Raw listing

--- begin ---

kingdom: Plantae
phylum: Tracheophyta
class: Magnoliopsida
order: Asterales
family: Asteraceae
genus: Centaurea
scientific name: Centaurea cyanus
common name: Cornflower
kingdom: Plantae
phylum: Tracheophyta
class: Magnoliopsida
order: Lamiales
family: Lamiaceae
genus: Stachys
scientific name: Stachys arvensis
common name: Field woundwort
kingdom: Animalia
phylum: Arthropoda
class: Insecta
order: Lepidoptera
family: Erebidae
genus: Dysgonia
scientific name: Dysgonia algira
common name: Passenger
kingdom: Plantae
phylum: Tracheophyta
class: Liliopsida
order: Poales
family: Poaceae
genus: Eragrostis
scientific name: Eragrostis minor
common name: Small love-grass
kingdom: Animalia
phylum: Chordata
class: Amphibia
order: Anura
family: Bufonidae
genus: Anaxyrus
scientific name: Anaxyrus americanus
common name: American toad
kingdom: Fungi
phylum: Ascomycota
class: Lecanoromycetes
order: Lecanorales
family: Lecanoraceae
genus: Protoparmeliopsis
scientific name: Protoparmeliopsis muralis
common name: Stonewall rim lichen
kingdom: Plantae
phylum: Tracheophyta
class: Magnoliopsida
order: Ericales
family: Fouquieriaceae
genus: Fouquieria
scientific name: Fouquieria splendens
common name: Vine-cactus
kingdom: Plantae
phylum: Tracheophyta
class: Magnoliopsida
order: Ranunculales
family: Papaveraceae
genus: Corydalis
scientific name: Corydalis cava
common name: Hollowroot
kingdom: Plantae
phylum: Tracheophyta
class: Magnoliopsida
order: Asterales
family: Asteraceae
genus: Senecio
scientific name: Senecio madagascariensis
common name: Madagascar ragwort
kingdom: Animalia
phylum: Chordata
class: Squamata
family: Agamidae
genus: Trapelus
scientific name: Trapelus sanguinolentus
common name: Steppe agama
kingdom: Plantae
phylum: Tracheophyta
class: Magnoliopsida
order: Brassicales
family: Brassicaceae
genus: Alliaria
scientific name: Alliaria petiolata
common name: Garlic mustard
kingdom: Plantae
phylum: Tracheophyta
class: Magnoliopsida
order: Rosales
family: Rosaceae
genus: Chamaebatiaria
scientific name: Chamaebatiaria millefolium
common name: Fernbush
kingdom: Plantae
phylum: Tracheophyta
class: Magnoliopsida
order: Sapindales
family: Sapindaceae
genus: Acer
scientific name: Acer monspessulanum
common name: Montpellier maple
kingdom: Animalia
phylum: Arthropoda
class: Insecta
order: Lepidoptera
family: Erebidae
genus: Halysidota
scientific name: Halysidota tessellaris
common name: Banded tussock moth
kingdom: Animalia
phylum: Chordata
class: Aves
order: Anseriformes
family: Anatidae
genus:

--- end ---

Instructions for the task
Turn the lines of the listing, from its first line through the line containing "scientific name: Chamaebatiaria millefolium", into a numbered list, one line per item, skipping any blank lines.

Solution for this exercise
1. kingdom: Plantae
2. phylum: Tracheophyta
3. class: Magnoliopsida
4. order: Asterales
5. family: Asteraceae
6. genus: Centaurea
7. scientific name: Centaurea cyanus
8. common name: Cornflower
9. kingdom: Plantae
10. phylum: Tracheophyta
11. class: Magnoliopsida
12. order: Lamiales
13. family: Lamiaceae
14. genus: Stachys
15. scientific name: Stachys arvensis
16. common name: Field woundwort
17. kingdom: Animalia
18. phylum: Arthropoda
19. class: Insecta
20. order: Lepidoptera
21. family: Erebidae
22. genus: Dysgonia
23. scientific name: Dysgonia algira
24. common name: Passenger
25. kingdom: Plantae
26. phylum: Tracheophyta
27. class: Liliopsida
28. order: Poales
29. family: Poaceae
30. genus: Eragrostis
31. scientific name: Eragrostis minor
32. common name: Small love-grass
33. kingdom: Animalia
34. phylum: Chordata
35. class: Amphibia
36. order: Anura
37. family: Bufonidae
38. genus: Anaxyrus
39. scientific name: Anaxyrus americanus
40. common name: American toad
41. kingdom: Fungi
42. phylum: Ascomycota
43. class: Lecanoromycetes
44. order: Lecanorales
45. family: Lecanoraceae
46. genus: Protoparmeliopsis
47. scientific name: Protoparmeliopsis muralis
48. common name: Stonewall rim lichen
49. kingdom: Plantae
50. phylum: Tracheophyta
51. class: Magnoliopsida
52. order: Ericales
53. family: Fouquieriaceae
54. genus: Fouquieria
55. scientific name: Fouquieria splendens
56. common name: Vine-cactus
57. kingdom: Plantae
58. phylum: Tracheophyta
59. class: Magnoliopsida
60. order: Ranunculales
61. family: Papaveraceae
62. genus: Corydalis
63. scientific name: Corydalis cava
64. common name: Hollowroot
65. kingdom: Plantae
66. phylum: Tracheophyta
67. class: Magnoliopsida
68. order: Asterales
69. family: Asteraceae
70. genus: Senecio
71. scientific name: Senecio madagascariensis
72. common name: Madagascar ragwort
73. kingdom: Animalia
74. phylum: Chordata
75. class: Squamata
76. family: Agamidae
77. genus: Trapelus
78. scientific name: Trapelus sanguinolentus
79. common name: Steppe agama
80. kingdom: Plantae
81. phylum: Tracheophyta
82. class: Magnoliopsida
83. order: Brassicales
84. family: Brassicaceae
85. genus: Alliaria
86. scientific name: Alliaria petiolata
87. common name: Garlic mustard
88. kingdom: Plantae
89. phylum: Tracheophyta
90. class: Magnoliopsida
91. order: Rosales
92. family: Rosaceae
93. genus: Chamaebatiaria
94. scientific name: Chamaebatiaria millefolium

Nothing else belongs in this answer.